"Sicario" begins with one of the most quietly mesmerizing opening sequences in recent history. Kate Macer (Emily Blunt), an FBI agent leads a house raid in Arizona connected to the drug cartel responsible for kidnapping a group of hostages. What ensues, however, is anything but what Kate or her team expected; an all 'too easy' shoot out, rows and rows of dead bodies hidden behind the walls and a deafening explosion. The film's booming (but never overbearing) score by the always reliable Jóhann Jóhannsson lingers over the scene. It's clear to us that the team further from finding there target than before they started.

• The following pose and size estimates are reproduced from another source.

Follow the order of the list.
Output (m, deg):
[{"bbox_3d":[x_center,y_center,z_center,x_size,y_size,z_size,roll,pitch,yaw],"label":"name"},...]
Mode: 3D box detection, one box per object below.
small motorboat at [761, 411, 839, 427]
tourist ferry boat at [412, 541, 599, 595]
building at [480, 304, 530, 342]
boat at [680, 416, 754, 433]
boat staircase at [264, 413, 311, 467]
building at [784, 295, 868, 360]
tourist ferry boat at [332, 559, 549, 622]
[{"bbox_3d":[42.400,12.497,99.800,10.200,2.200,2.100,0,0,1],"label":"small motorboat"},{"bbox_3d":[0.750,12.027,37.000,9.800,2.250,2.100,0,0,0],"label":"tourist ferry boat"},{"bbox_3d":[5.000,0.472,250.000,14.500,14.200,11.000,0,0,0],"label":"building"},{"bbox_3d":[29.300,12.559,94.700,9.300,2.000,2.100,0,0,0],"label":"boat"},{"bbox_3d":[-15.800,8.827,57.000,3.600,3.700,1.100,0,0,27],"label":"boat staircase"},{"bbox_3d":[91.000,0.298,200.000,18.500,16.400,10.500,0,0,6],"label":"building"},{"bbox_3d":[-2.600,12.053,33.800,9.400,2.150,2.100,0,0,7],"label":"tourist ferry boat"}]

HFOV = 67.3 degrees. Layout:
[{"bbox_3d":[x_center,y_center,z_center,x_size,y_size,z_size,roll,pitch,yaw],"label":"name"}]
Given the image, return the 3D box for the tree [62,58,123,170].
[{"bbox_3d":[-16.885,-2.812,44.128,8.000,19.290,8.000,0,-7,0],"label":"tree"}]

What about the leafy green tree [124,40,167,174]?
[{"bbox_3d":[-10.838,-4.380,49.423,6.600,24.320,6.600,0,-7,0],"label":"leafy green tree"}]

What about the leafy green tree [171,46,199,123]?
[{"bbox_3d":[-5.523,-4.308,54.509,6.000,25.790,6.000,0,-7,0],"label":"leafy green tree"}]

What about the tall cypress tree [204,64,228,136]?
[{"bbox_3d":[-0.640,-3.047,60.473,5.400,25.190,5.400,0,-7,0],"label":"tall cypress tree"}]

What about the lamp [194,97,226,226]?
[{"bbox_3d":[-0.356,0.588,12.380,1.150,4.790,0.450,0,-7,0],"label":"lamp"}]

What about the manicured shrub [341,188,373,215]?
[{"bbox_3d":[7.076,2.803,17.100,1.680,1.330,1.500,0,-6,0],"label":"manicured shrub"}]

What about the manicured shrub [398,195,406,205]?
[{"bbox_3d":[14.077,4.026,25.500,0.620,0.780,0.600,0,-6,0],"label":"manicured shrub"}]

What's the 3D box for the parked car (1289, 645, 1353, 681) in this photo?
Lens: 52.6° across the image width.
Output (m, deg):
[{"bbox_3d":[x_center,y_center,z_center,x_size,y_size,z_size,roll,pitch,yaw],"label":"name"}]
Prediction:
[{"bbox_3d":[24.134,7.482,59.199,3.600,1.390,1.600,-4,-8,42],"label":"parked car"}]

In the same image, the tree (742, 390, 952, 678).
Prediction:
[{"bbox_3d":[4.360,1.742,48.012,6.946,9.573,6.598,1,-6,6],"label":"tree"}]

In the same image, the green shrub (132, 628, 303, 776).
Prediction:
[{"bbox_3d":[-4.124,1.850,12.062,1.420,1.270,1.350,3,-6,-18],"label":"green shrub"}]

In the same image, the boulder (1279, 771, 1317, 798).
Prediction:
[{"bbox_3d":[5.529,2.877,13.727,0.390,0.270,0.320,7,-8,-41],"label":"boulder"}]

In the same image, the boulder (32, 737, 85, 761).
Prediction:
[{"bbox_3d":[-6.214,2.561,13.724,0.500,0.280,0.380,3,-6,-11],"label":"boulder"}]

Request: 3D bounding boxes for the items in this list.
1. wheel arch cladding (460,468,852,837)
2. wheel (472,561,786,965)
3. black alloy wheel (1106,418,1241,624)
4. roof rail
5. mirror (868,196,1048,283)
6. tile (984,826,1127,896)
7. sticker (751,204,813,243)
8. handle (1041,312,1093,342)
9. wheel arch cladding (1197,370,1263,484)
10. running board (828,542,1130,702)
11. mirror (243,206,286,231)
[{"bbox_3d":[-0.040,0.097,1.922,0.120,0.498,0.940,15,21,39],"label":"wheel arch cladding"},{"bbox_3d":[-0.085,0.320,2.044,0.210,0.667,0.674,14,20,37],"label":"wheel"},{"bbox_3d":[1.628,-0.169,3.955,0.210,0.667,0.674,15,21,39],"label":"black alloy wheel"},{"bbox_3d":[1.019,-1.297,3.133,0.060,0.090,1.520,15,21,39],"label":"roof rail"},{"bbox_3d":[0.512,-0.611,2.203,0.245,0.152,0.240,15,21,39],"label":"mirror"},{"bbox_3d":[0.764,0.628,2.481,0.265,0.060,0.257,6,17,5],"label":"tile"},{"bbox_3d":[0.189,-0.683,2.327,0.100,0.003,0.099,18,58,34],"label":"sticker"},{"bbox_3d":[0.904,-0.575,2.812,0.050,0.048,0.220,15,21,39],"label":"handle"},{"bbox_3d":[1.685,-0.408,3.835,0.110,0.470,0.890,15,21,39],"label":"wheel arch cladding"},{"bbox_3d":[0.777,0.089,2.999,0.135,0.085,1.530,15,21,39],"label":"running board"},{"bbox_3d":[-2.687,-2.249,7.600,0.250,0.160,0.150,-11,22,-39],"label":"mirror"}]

Over the next two hours, director Denis Villeneuve and screenwriter Taylor Sheridan take the audience on an unrelentingly tense roller coaster ride that will have you on the edge of your seat until after the credits roll. Much like Villeneuve's last film, "Prisoners", "Sicario" is bleak. After being recruited for a covert operation to irritate the Mexican drug cartel by the flip-flop wearing Matt Graver (Josh Brolin), Kate's moral and ethical standards are pushed to their breaking points. Matt's plan is a simple one: irritate the Mexican drug cartel until they slip up enough for the CIA to come in with a strong enough case to put them away.
The operation is, quietly, run by Alejandro Gillick (Benecio del Toro), who Kate is suspicious of from the get go. Bullets fly, and SUVS zoom by with Alejandro leading the team to nonchalantly picking off person after to person as if it's nothing. Kate (and the audience by proxy) is left shaken, waiting for the next body to drop or the next bomb to explode. As the viewer, you're placed in the epicenter of the action, desperately waiting for the tension to let up.
Spoiler alert: It never does.
If that isn't enough, "Sicario" is filled with plenty of plot-twists to keep the story moving along. At a 120 minute running time, you'd expect that there'd be a moment or two where the story dragged, even a little bit. But the film is wound as tightly as its lead heroine, and expertly edited to keep you from checking your cell phone or asking, "How much longer?" On the contrary, by the time the credits roll, you're left wanting even more.
Which makes the announcement that the film could potentially be receiving a sequel very exciting. Very rarely is it that we have a mainstream, action film centered around a complex female character, let alone a series. Blunt's performance is unlike anything you've seen from the actress before, and will surely usher in a new phase of the actresses career. She plunges deep into the neurosis of Kate's unraveling psyche, perfectly sketching the moral crossroads she's faced with. She tells stories with a simple glance, and while it's a more subdued performance than you'd expect, it's all the more compelling thanks to Blunt's effective work.
The film's greatest surprise, however, is del Toro's multi-layered performance. The film manages to be as tense of an experience as it is because of his how completely menacing he plays Alejandro. We're never quite sure where his loyalties lie, and we know even less about what his job is, or even who he is; he is the human poker face. It's not until the very end that the actor gets his close-up, in fact, he spends a great deal of the film standing in the background, making his presence felt in slight mannerisms. But it wouldn't be as effective of a sequence had he not slowly been building to it over the course of the film.
For all of its moral ambiguity and bleak overcast, this is a gorgeously rendered film. The cinematography leaves grim sequences looking downright beautiful. Rodger Deakins keeps reinventing himself film after film after film, managing to make the barren desert one of the most eye-catching canvases. There's a scene towards the end that recalls the military raid sequence from "Zero Dark Thirty" only 100 times more engrossing. A mixture of PoV shots through night and thermal vision goggles prove to be unlike anything else in film this year, and add to the overall intensity; It's unforgettable.
"Sicario" is a film that's much more concerned with exploring ideas than it is with attention grabbing action sequences, though it has just the right amount of those. The film asks its lead heroine, and us, if it's worth it to bend the rules in chase of an outcome that may never come to pass. Much like Kate, we're not so sure we have the answers.
Grade: A+
Oscar Chances: The film's positive reception from critics and audiences bode well for a shot at a Best Picture nomination. I could see del Toro breaking into the Supporting Actor category, especially since it's such a memorable role and performance. Blunt is complete deserving, but may face stiff competition in Best Actress. Screenplay, Editing, Cinematography... all deserving, but completely depend on the film's reception from voters and on its box office stamina.